All around me the world feels like it is cracking wide open and revealing deep fissures all the way to its core. It’s overwhelming. It’s intense. Seeing so many people making such wildly different moral decisions in the face of so much change is also disconcerting. It can have the effect of feeling intensely disillusioned and sad. And at the same time, so many people are experiencing such deep pain, trauma and change. And so, what can I do but focus inward, to try to create a calm and stable home for my daughter, for my family, for myself, so that we can be more present, more available, more able to respond to the many crises around us. So that we can give ourselves when needed, so that we can fight for what feels imperative and crucial and necessary and broken around us.
So, all this to say, I am definitely dropping the ball. I am definitely not responding to emails quickly (or at all), I am behind on everything, things are falling through those cracks that are emerging but also I am holding on through that imperfection. I am watching the world fall away below my feet, and yet strangely and at the same time I feel grounded, the world is currently a dichotomy of itself. I feel empowered and resigned, I feel both tired and curious to consider something new. It’s all a swirling miasma of feeling, of processing, of pausing to wait and see where the chips fall but also just putting one foot in front of the other to move forward, even if at a snail’s pace.

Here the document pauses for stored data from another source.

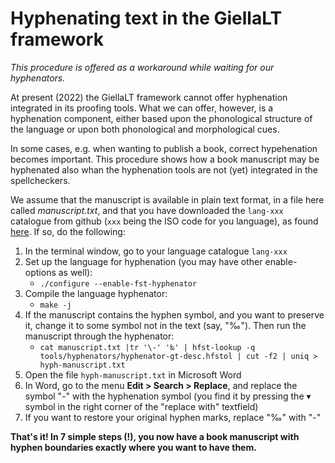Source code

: Hyphenating text in the GiellaLT framework
==========================================

*This procedure is offered as a workaround while waiting for our hyphenators.*

At present (2022) the GiellaLT framework cannot offer hyphenation integrated in its proofing tools. What we can offer, however, is a hyphenation component, either based upon the phonological structure of the language or upon both phonological and morphological cues. 

In some cases, e.g. when wanting to publish a book, correct hypehenation becomes important. This procedure shows how a book manuscript may be hyphenated also whan the hyphenation tools are not (yet) integrated in the spellcheckers.

We assume that the manuscript is available in plain text format, in a file here called *manuscript.txt*, and that you have downloaded the `lang-xxx` catalogue from github (`xxx` being the ISO code for you language), as found [here](https://giellalt.github.io/LanguageModels.html). If so, do the following:

1. In the terminal window, go to your language catalogue `lang-xxx`
1. Set up the language for hyphenation (you may have other enable-options as well): 
	- `./configure --enable-fst-hyphenator` 
1. Compile the language hyphenator: 
	- `make -j`
1. If the manuscript contains the hyphen symbol, and you want to preserve it, change it to some symbol not in the text (say, "‰"). Then run the manuscript through the hyphenator:
	- `cat manuscript.txt |tr '\-' '‰' |
	hfst-lookup -q tools/hyphenators/hyphenator-gt-desc.hfstol | cut -f2 | uniq > hyph-manuscript.txt`
1. Open the file `hyph-manuscript.txt` in Microsoft Word
1. In Word, go to the menu **Edit > Search > Replace**, and replace the symbol "-" with the hyphenation symbol (you find it by pressing the ▾ symbol in the right corner of the "replace with" textfield)
1. If you want to restore your original hyphen marks, replace "‰" with "-"

**That's it! In 7 simple steps (!), you now have a book manuscript with hyphen boundaries exactly where you want to have them.**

I am currently sitting in a room at the back of my house that serves as both our dining area and a place to curl up and read. In it there is a folded up exercise bike, a cat that is snoozing at my feet, a ficus that has seen better days, jars full of plants being propagated in my windowsills, walls that are half painted white and half painted another color. This is my new workstation as my daughter works on the computer nearby practicing Spanish on duolingo. I try to carve out time to do something, to do anything, but with the limited time that I have (we try to limit her tech time too) it feels fruitless to pore into anything in a major way. And yet, I still am, just differently.
And now it is her daily “tech time” where for an hour and a half she texts her friends, watches a show, plays a video game. The house is blissfully quiet, there is no one demanding my attention. The most obvious thing is to dedicate myself to this, into work, into making that coveted progress, and yet, I have learned that the most valuable thing to do during this time is to be still, to read, to meditate, to just be, because otherwise, when would I? When could I?
So I leave you with this, a half-finished essay. Some thoughts that may not be fully strung together but thoughts nonetheless. I know many of you out there are feeling the same. I think it’s going to be okay but also it’s deeply not okay. We can get through this together but alone, if we just hold on and let go at the same time.